Mutual authentication protocol for HTTP

Protocol Overview

Design principles

1. Easy to use

The protocol only uses usernames and passwords as a basis of authentication. Users are not required to manage secret keys and/or user certificates.

2. Location free

This protocol does not use any secret information (such as secret keys) stored in the local computer. You can simultanously use two or more computers to log in to the web sites.

3. Generic

This protocol, unlike many existing counter-phising technologies, does not depend on any "lists" provided by third parties.

On the contrary to phishing-warning toolbars using blacklist, the proposed protocol will work well with unknown phishing sites, and there is not cost to maintain the blacklist up-to-date.

Unlike EV-SSL certificates (which requires an amount of commercial transaction history), any service providers including personal websites can freely use this protocol for securing authentication.

4. Mutual authentication

This protocol ensures that when the server authenticates the client as a valid user, the client also authenticates that the server owns a valid password credential which the user was previously registered. It means that if when phishers (who do not own the user's password) sent the rogue authentication request, the authentication will always fail, and the phishers are not able to forge successful authentication. By this way, users can detect that they are not accessing to the genuine site.

5. Safe to offline attacks

Many authentication protocols (such as APOP, Digest and CRAM-MD5) are vulnerable to the offline attacks using exaustive search of possible passwords.
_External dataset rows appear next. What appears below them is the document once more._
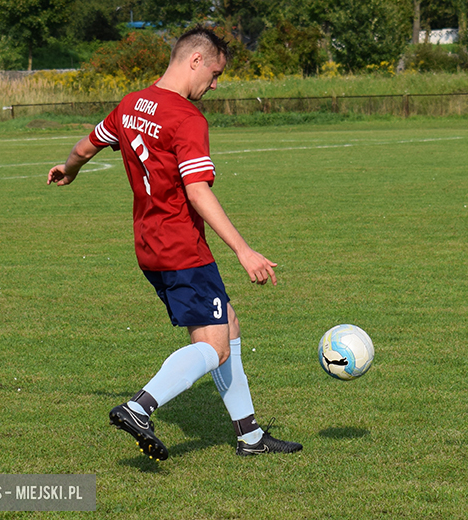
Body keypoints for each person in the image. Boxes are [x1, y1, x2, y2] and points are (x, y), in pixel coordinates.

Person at [47, 26, 302, 460]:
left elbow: (86, 147)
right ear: (195, 60)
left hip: (149, 246)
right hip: (183, 248)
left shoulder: (131, 104)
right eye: (215, 73)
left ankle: (250, 436)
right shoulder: (187, 118)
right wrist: (244, 250)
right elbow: (197, 191)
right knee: (214, 347)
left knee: (227, 325)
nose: (215, 85)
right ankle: (139, 408)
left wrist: (69, 169)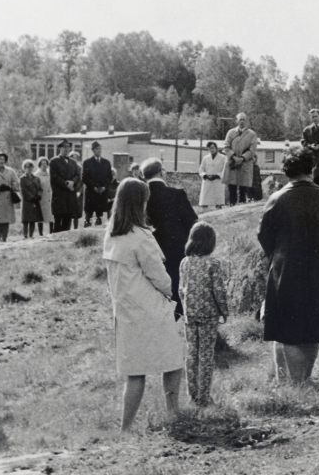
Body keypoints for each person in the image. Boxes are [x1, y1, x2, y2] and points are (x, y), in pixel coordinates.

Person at [102, 178, 185, 431]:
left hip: (126, 310)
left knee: (135, 373)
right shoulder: (141, 237)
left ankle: (125, 428)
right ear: (141, 202)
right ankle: (174, 416)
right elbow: (159, 277)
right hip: (150, 309)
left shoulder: (111, 234)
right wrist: (173, 292)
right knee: (173, 362)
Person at [258, 147, 319, 384]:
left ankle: (294, 384)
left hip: (286, 271)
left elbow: (264, 237)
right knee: (313, 329)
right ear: (312, 169)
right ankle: (301, 379)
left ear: (286, 172)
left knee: (288, 330)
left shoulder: (277, 199)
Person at [178, 222, 228, 407]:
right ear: (210, 242)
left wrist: (185, 308)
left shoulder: (185, 262)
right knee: (206, 354)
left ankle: (193, 396)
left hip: (190, 314)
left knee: (191, 354)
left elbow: (181, 289)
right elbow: (219, 290)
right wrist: (224, 311)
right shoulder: (213, 263)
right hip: (208, 315)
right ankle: (205, 397)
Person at [142, 157, 199, 318]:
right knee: (176, 285)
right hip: (177, 248)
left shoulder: (141, 196)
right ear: (161, 172)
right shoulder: (177, 194)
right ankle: (177, 313)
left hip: (149, 249)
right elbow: (192, 222)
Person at [222, 113, 259, 205]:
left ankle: (242, 205)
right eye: (240, 119)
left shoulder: (252, 134)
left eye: (243, 119)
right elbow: (226, 147)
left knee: (243, 187)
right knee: (232, 186)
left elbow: (252, 150)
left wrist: (242, 158)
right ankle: (232, 204)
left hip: (245, 163)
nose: (241, 121)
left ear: (246, 121)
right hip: (232, 162)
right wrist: (234, 157)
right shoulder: (231, 132)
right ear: (236, 121)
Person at [49, 140, 81, 233]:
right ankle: (56, 242)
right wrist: (66, 184)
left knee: (68, 221)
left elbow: (77, 175)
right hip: (59, 195)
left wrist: (72, 182)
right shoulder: (54, 161)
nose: (66, 149)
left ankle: (65, 242)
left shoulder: (73, 162)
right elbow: (54, 177)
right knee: (58, 220)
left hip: (70, 195)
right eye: (64, 147)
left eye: (68, 147)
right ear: (59, 148)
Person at [0, 152, 20, 242]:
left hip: (7, 198)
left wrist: (11, 186)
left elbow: (16, 182)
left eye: (3, 159)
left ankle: (5, 239)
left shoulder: (10, 171)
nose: (2, 161)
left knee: (6, 220)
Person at [83, 142, 114, 227]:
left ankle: (98, 226)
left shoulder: (106, 162)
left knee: (99, 216)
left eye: (100, 148)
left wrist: (104, 186)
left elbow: (109, 177)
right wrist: (93, 187)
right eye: (96, 149)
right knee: (88, 216)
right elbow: (85, 177)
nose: (98, 151)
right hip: (91, 192)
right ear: (93, 150)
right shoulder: (87, 162)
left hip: (102, 192)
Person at [197, 141, 227, 210]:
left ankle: (218, 209)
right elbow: (201, 169)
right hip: (207, 179)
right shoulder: (206, 158)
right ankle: (204, 210)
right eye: (209, 148)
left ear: (216, 148)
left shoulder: (223, 158)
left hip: (218, 180)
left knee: (218, 198)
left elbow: (225, 170)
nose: (211, 150)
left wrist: (217, 175)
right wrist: (205, 175)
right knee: (205, 198)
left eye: (212, 148)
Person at [20, 159, 44, 238]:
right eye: (27, 167)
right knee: (26, 220)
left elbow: (40, 189)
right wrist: (31, 197)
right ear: (24, 168)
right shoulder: (22, 178)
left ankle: (31, 236)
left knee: (33, 220)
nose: (29, 168)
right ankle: (25, 236)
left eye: (31, 167)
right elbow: (23, 190)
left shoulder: (36, 178)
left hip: (35, 201)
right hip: (27, 201)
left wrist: (38, 196)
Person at [35, 157, 54, 235]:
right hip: (41, 197)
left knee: (51, 215)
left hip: (50, 196)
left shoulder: (51, 173)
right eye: (42, 164)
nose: (44, 165)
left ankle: (51, 232)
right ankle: (40, 233)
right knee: (41, 215)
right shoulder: (36, 175)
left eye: (45, 163)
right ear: (39, 165)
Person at [69, 151, 85, 229]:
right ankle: (67, 229)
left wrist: (79, 191)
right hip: (69, 191)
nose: (74, 159)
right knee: (68, 212)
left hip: (78, 192)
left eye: (76, 157)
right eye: (72, 157)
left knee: (76, 213)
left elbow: (82, 181)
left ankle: (76, 228)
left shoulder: (80, 168)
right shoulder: (67, 168)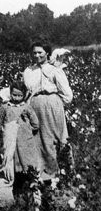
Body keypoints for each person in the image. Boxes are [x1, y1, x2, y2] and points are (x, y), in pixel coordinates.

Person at [23, 40, 73, 180]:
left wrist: (55, 103)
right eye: (34, 53)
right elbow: (26, 91)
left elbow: (67, 94)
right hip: (34, 106)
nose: (37, 55)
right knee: (38, 139)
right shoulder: (28, 71)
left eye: (40, 52)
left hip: (52, 105)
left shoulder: (55, 70)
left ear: (47, 53)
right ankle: (41, 173)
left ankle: (60, 171)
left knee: (55, 138)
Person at [0, 81, 39, 195]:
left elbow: (36, 124)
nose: (17, 98)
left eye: (20, 95)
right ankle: (12, 186)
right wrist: (3, 132)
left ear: (24, 95)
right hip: (9, 141)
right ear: (10, 94)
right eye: (14, 95)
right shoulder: (5, 107)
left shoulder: (26, 108)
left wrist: (26, 129)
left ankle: (27, 185)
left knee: (25, 161)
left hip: (24, 141)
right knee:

If such weak protocols were used, when the client has sent a authentication challange to any phishing site, the password can be easily analyzed. For example, 7-character passwords of alpha-numeric characters has only about 3 trillion possibilities which can be exaustively searched using PCs.

This protocol uses a cryptographic technology to prevent such off-line attacks. Even when the user has communicated with phishing sites (where authentication will fail, as described in 4.), the password is not available to phishers.

6. Web system integration

The design of the protocol considers harmonization with existing authentication methods and Web application designed, so that this protocol can replace both HTTP Basic authentication and HTML form-based authentication in the future.